Patiënten geven in het kwalitatieve onderzoek dat Nivel voor ons uitvoerde (zie bijlage C.6) aan dat zij informatie over de voor- en nadelen van de behandelopties nodig hebben om samen met hun zorgverlener te kunnen beslissen. De patiënten zeggen dat ze de informatie graag schriftelijk ontvangen (bijvoorbeeld in een folder of online) als aanvulling op mondelinge informatie. Zo kunnen ze het achteraf nog eens nalezen. Voor het kwalitatieve onderzoek namen 34 patiënten deel aan zes focusgroepen (drie face-to-face en drie online) (zie bijlage C.6).

3.4.2 Verbeter de hulpmiddelen voor Samen beslissen over het continueren van antistollingsmedicatie

Er is ruimte voor verbetering van de consultkaart antistollingsmedicatie. Deze kaart wordt gebruikt om patiënten meer te vertellen over de afwegingen bij de beslissing om behandeling met antistollings-medicatie wel of niet voort te zetten. Dat werd onderschreven tijdens de bijeenkomsten en in gesprekken met experts, patiëntvertegenwoordigers en zorgverleners en door de artsen die deelnamen aan het eerder genoemde kwalitatief onderzoek. In de richtlijn ‘Antitrombotisch beleid’ (2016)[11] is een consult-kaart opgenomen die patiënten samen met hun behandelaars kunnen gebruiken bij de keuze om de behandeling te verlengen na drie tot zes maanden. Bij het verlengen van een behandeling wordt een individuele afweging gemaakt tussen het risico op terugkeren van de trombose en het risico op bijwer-kingen van de antistollingsmedicijnen. De destijds ontwikkelde consultkaart moet worden aangepast om de besluitvorming beter te kunnen ondersteunen. Dat beeld werd ook geschetst in het kwalitatief onder-zoek dat Nivel voor ons uitvoerde. Sommige artsen vinden de consultkaart niet goed genoeg.

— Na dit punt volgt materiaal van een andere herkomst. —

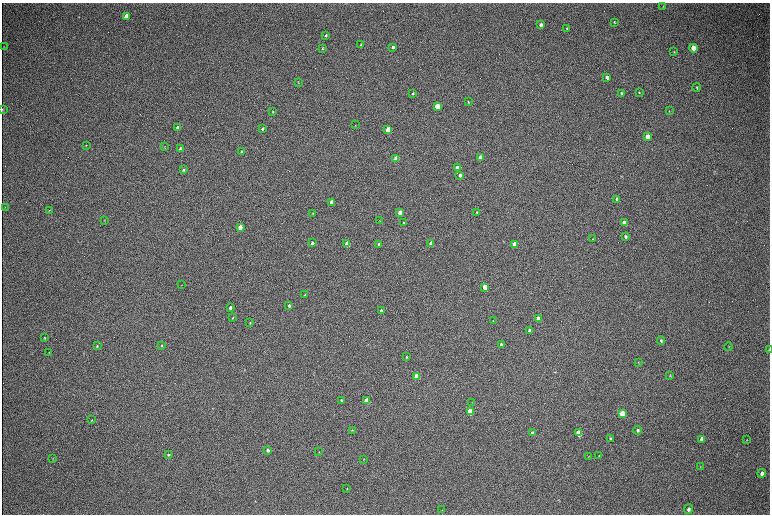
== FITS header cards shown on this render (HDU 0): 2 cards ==
NAXIS1  =                 1536 / length of data axis 1
NAXIS2  =                 1024 / length of data axis 2

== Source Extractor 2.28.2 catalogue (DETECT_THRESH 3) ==
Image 1536 x 1024 px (HDU 0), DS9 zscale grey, zoomed out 1/2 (1 PNG px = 2 x 2 image px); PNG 772 x 516 px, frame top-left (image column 1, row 1023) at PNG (2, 3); each listed source drawn as its Kron ellipse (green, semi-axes under 4 px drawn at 4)
Background 307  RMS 23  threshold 68.5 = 3 sigma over >= 5 px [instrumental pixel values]
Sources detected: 104; all 104 listed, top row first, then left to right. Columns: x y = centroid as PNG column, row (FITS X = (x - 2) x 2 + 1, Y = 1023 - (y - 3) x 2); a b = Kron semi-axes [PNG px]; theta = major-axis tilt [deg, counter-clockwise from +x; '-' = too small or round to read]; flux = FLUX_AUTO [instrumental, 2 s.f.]
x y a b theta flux
663 6 3 3 - 3200
126 16 4 3 - 45000
614 22 4 2 - 4000
541 25 3 3 - 17000
567 28 3 2 - 4400
326 36 4 3 - 5900
361 45 3 3 - 4500
3 46 2 2 - 1200
393 47 3 3 - 12000
322 48 3 3 - 3300
693 48 4 3 - 70000
674 52 4 3 - 3000
607 77 3 3 - 19000
298 82 3 3 - 2200
697 87 4 3 - 4400
639 92 4 3 - 4000
413 93 3 3 - 5200
621 93 4 3 - 5800
468 102 3 2 - 3100
437 106 3 3 - 150000
2 109 3 2 - 1900
669 111 3 2 - 1800
273 112 3 2 - 2900
355 125 3 2 - 1500
177 127 4 3 - 8400
262 129 3 2 - 6800
388 130 3 3 - 220000
647 137 4 3 - 90000
86 145 3 2 - 2300
164 147 4 2 - 1700
180 148 4 3 - 5400
241 151 3 2 - 5500
480 157 3 3 - 39000
396 158 3 3 - 130000
457 168 3 3 - 70000
183 170 3 2 - 6800
460 175 3 3 - 20000
617 199 3 3 - 24000
332 202 3 3 - 74000
5 207 3 2 - 2000
49 211 4 3 - 2700
477 212 3 2 - 4300
313 213 3 3 - 2700
400 213 3 3 - 67000
105 220 4 2 - 2100
380 221 3 2 - 2100
403 223 3 2 - 4800
624 223 4 3 - 70000
240 227 3 3 - 61000
626 236 3 3 - 7500
593 239 2 2 - 2500
312 243 3 2 - 14000
347 244 3 3 - 190000
379 244 3 3 - 16000
431 244 3 3 - 75000
514 244 3 3 - 92000
182 285 3 2 - 1200
485 287 3 3 - 89000
305 295 3 2 - 4800
289 306 3 3 - 9500
230 308 3 3 - 12000
381 310 3 3 - 10000
233 318 3 2 - 3600
538 318 3 3 - 44000
493 321 3 2 - 2800
250 323 3 3 - 3700
529 331 3 3 - 17000
44 338 4 3 - 3400
661 341 4 3 - 8000
501 344 3 2 - 8200
162 345 3 3 - 3200
97 346 4 3 - 4400
729 347 4 3 - 3500
769 349 3 2 - 2100
49 352 3 3 - 3000
406 357 4 3 - 4100
638 362 4 3 - 3200
670 375 3 2 - 2600
417 376 4 3 - 230000
341 400 3 3 - 5300
367 400 4 3 - 140000
472 402 3 2 - 1400
470 412 4 3 - 330000
622 414 4 3 - 220000
92 420 3 2 - 2300
352 430 4 3 - 4500
638 430 4 3 - 9400
532 433 4 3 - 13000
579 433 4 3 - 170000
610 439 3 3 - 6200
702 439 4 3 - 31000
747 440 3 3 - 2500
268 450 3 3 - 11000
319 452 2 2 - 1800
168 455 3 3 - 5400
589 456 3 2 - 1600
599 456 3 3 - 3800
53 458 3 2 - 1700
364 459 3 2 - 2400
700 467 3 2 - 2600
762 473 4 3 - 16000
347 489 3 3 - 3000
688 509 5 4 - 14000
442 510 3 2 - 2100
At the frame edge (FLAGS 8, measured only in part): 2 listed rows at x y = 2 109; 769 349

Ze vinden de informatie inmiddels achterhaald of niet van toepassing op de patiënten die zij zien. Ongeveer de helft van de achttien artsen die deelnamen aan online focusgroepen geeft aan een consultkaart of keuzehulp te gebruiken, vooral bij besluiten over de duur van de behandeling. Experts, patiëntvertegenwoordigers en zorgverleners die we hebben gesproken gaven ook aan dat de vorm van de consultkaart vaak niet aansluit bij de behoeften. Zij stelden dat een visueel aantrekkelijkere vorm voor de consultkaart, bijvoorbeeld ondersteund met een informatievideo, de bruikbaarheid kan vergroten.

De NHG-Standaard[1] benoemt gezamenlijke besluitvorming over de behandelduur niet, maar adviseert de huisarts om de internist te consulteren bij vragen over de behandelduur en indicatie om deze te ver-lengen.

3.4.3 Verwachte resultaten

Als patiënten beter geïnformeerd zijn en in staat zijn om samen te beslissen, draagt dat bij aan de tevredenheid over de behandeling en mogelijk aan de therapietrouw en het signaleren van complicaties tijdens de behandeling. Aangezien het hier om een voorwaardenscheppende afspraak gaat is er geen directe financiële impact op de gedeclareerde kosten.